The New York Knicks signed restricted free agent Precious Achiuwa to a three-year contract worth $10.5 million on Tuesday, removing one variable from their summer roster calculus and preventing rival teams from making an offer sheet run at the rotational big man.
Achiuwa, 25, averaged 5.2 points and 4.7 rebounds across 18.3 minutes in 44 games this season, split between spot starts and bench minutes behind Karl-Anthony Towns and Jericho Sims. The deal carries a team option on the third year and includes standard injury protections, according to two people familiar with the terms. One rival front office executive who watched the negotiation window said the Knicks moved earlier than expected, likely to avoid a June bidding scenario where a team with cap space could force New York to match an inflated sheet or lose the asset outright.

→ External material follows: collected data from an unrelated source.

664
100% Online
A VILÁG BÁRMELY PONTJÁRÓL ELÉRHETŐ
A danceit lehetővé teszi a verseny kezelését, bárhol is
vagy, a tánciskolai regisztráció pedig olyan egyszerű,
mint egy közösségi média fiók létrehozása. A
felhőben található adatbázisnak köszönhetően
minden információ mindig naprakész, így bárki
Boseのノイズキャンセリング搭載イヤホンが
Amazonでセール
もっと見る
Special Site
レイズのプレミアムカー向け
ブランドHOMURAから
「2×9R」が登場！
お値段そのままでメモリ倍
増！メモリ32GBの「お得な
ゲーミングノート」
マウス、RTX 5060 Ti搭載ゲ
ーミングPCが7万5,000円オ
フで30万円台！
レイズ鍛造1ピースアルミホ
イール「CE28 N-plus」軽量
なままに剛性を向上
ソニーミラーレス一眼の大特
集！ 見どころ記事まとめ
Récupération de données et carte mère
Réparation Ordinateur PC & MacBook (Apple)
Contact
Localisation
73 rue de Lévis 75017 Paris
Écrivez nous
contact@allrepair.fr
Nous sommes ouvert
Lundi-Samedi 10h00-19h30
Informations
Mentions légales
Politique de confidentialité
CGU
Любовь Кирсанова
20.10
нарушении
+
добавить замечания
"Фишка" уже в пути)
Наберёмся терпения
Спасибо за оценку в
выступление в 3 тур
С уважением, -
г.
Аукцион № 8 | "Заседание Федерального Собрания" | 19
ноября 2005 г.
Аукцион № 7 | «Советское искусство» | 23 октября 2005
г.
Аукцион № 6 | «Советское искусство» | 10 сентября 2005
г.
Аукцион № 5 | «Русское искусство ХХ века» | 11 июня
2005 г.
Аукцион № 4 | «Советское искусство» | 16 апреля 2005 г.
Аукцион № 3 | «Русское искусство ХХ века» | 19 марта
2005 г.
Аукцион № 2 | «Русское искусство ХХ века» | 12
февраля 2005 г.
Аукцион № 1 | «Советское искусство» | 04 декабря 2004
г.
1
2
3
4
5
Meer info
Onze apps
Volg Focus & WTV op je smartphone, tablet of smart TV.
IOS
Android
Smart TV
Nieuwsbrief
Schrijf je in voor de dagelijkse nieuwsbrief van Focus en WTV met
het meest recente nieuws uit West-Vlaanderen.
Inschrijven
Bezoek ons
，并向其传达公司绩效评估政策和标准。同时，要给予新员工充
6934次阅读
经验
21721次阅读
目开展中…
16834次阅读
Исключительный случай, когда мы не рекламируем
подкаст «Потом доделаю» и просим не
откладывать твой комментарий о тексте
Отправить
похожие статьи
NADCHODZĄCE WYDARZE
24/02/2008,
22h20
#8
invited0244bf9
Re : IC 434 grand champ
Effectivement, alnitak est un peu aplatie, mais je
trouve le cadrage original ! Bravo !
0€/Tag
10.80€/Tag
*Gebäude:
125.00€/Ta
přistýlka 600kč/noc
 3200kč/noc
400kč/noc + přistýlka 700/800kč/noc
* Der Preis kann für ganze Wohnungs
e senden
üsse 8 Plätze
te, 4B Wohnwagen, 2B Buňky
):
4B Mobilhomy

The extension matters less for what Achiuwa produces on the floor and more for what it preserves in the front office's option set. New York enters the summer with $142 million committed to six rotation players, and restricted free agency is a notoriously inefficient market for teams trying to preserve flexibility. By locking Achiuwa now at a below-market number, the Knicks avoid the two-week matching window that would have tied up cap space and potentially blocked other moves. One Western Conference GM noted the Knicks paid roughly $3 million below what an offer sheet might have forced them to match in July, when teams with space traditionally overpay to create decision points for tax-paying contenders.
The deal also clarifies New York's frontcourt depth chart heading into the February 6 trade deadline. With Achiuwa secured and Towns entrenched as the starting five, the Knicks now have cover to explore moving Sims or using him as salary ballast in a multi-team deal for wing help. One assistant coach on a playoff team said New York has quietly asked about perimeter defenders in the $8-12 million range, and the Achiuwa extension removes the risk of being left thin in the paint if a deal materializes before the buzzer.
Rival agents noted the contract sets a new floor for restricted free agent bigs with limited shooting range but plus switchability, a profile that typically commands $4-6 million annually in the current market. Achiuwa's $3.5 million average annual value suggests the Knicks leveraged his restricted status and limited outside interest to secure a hometown discount, though one agent close to the player said the guarantee and third-year option were worth more than the headline number suggests.
Watch whether New York moves Sims before the February 6 deadline, which would signal the front office views Achiuwa as the primary backup center through next season. Also track whether the Knicks use the newly freed cap flexibility to take on a bad contract attached to a first-round pick, a move president Leon Rose has executed twice in the past 18 months.
The deal closes the last meaningful restricted free agent case on New York's summer docket, six weeks earlier than most teams finalize similar decisions.